Assignment
Count how many lines of the data include the string "Since", then say that number and stop.

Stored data
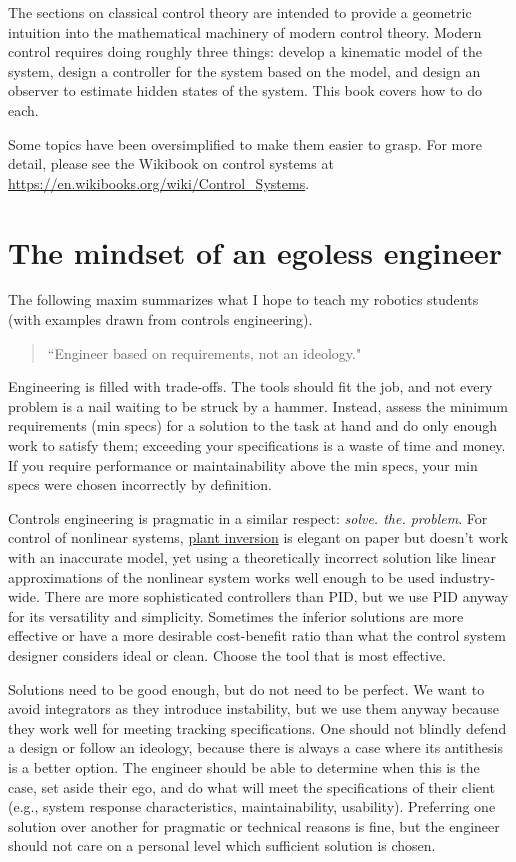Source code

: The sections on classical control theory are intended to provide a geometric
intuition into the mathematical machinery of modern control theory. Modern
control requires doing roughly three things: develop a kinematic model of the
system, design a controller for the system based on the model, and design an
observer to estimate hidden states of the system. This book covers how to do
each.

Some topics have been oversimplified to make them easier to grasp. For more
detail, please see the Wikibook on control systems at
\url{https://en.wikibooks.org/wiki/Control_Systems}.

\section{The mindset of an egoless engineer}

The following maxim summarizes what I hope to teach my robotics students (with
examples drawn from controls engineering).

\begin{quote}
  ``Engineer based on requirements, not an ideology."
\end{quote}

Engineering is filled with trade-offs. The tools should fit the job, and not
every problem is a nail waiting to be struck by a hammer. Instead, assess the
minimum requirements (min specs) for a solution to the task at hand and do only
enough work to satisfy them; exceeding your specifications is a waste of time
and money. If you require performance or maintainability above the min specs,
your min specs were chosen incorrectly by definition.

Controls engineering is pragmatic in a similar respect:
\textit{solve. the. problem}. For control of nonlinear systems,
\href{https://faculty.washington.edu/devasia/Inversion.html}{plant inversion}
is elegant on paper but doesn't work with an inaccurate model, yet using a
theoretically incorrect solution like linear approximations of the nonlinear
system works well enough to be used industry-wide. There are more sophisticated
controllers than PID, but we use PID anyway for its versatility and simplicity.
Sometimes the inferior solutions are more effective or have a more desirable
cost-benefit ratio than what the control system designer considers ideal or
clean. Choose the tool that is most effective.

Solutions need to be good enough, but do not need to be perfect. We want to
avoid integrators as they introduce instability, but we use them anyway because
they work well for meeting tracking specifications. One should not blindly
defend a design or follow an ideology, because there is always a case where its
antithesis is a better option. The engineer should be able to determine when
this is the case, set aside their ego, and do what will meet the specifications
of their client (e.g., system response characteristics, maintainability,
usability). Preferring one solution over another for pragmatic or technical
reasons is fine, but the engineer should not care on a personal level which
sufficient solution is chosen.

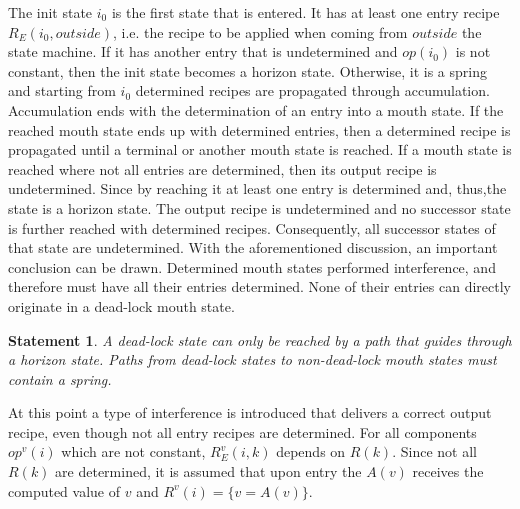 \documentclass[12pt,a4paper]{scrartcl}
\newtheorem{statement}{Statement}
\begin{document}
The init state $i_0$ is the first state that is entered. It has at least one entry recipe
$R_E(i_0,outside)$, i.e. the recipe to be applied when coming from $outside$ the
state machine. If it has another entry that is undetermined and $op(i_0)$ is not constant, then the init
state becomes a horizon state. Otherwise, it is
a spring and starting from $i_0$ determined recipes are propagated through accumulation.
Accumulation ends with the determination of an entry into a mouth state. If the
reached mouth state ends up with determined entries, then a determined recipe
is propagated until a terminal or another mouth state is reached. If a mouth
state is reached where not all entries are determined, then its output recipe
is undetermined. Since by reaching it at least one entry is determined and,
thus,the state is a horizon state. The output recipe is undetermined and no
successor state is further reached with determined recipes. Consequently, all
successor states of that state are undetermined.  With the aforementioned
discussion, an important conclusion can be drawn.  Determined mouth states 
performed interference, and therefore must have all their entries determined. 
None of their entries can directly originate in a dead-lock mouth state.

\begin{statement} \label{stm:dead-lock-horizon}
A dead-lock state can only be reached by a path that guides through a horizon
state.  Paths from dead-lock states to non-dead-lock mouth states must contain
a spring.  
\end{statement}

At this point a type of interference is introduced that delivers a correct
output recipe, even though not all entry recipes are determined. For all components
$op^v(i)$ which are not constant, $R^v_E(i,k)$ depends on $R(k)$. Since not all 
$R(k)$ are determined, it is assumed that upon entry the $A(v)$ receives the
computed value of $v$ and $R^v(i) = \{ v = A(v) \}$.
\end{document}
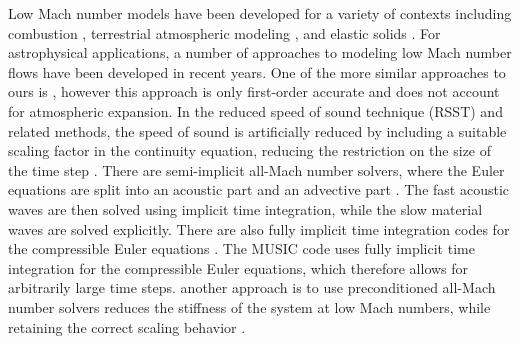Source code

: Low Mach number models 
have been developed for a variety of contexts
including combustion \citep{day2000numerical}, terrestrial atmospheric
modeling \citep{durran:1989,oneill:2014,duarte2015low}, and elastic
solids \citep{abbate2017all}.  
For astrophysical applications, a
number of approaches to modeling low Mach number flows have been
developed in recent years.  One of the more similar approaches to ours is
\cite{Lin:2006}, however this approach is only first-order accurate and does
not account for atmospheric expansion.
In the reduced speed of sound technique (RSST) and related
methods, the speed of sound is artificially reduced by including a
suitable scaling factor in the continuity equation, reducing the
restriction on the size of the time step
\citep{Rempel2005,Hotta2012,Wang2015,Takeyama2017,Iijima2018}.
There are  semi-implicit all-Mach
number solvers, where the Euler equations are split into an acoustic
part and an advective part
\citep{Kwatra2009,Degond2009,Cordier2012,Haack2012,Happenhofer2013,Chalons2016,Padioleau2019}.
The fast acoustic waves are then solved using implicit time
integration, while the slow material waves are solved explicitly.
There are also fully implicit time integration codes for the
compressible Euler equations
\citep{kifonidis:2012,Viallet2015,Goffrey2016}.
The MUSIC code
uses fully implicit time integration for the compressible Euler
equations, which therefore allows for arbitrarily large time steps.
another approach is to use preconditioned all-Mach number solvers
\citep{Miczek2014,Barsukow2016}
 reduces the stiffness of
the system at low Mach numbers, while retaining the correct scaling
behavior .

Exercise output
2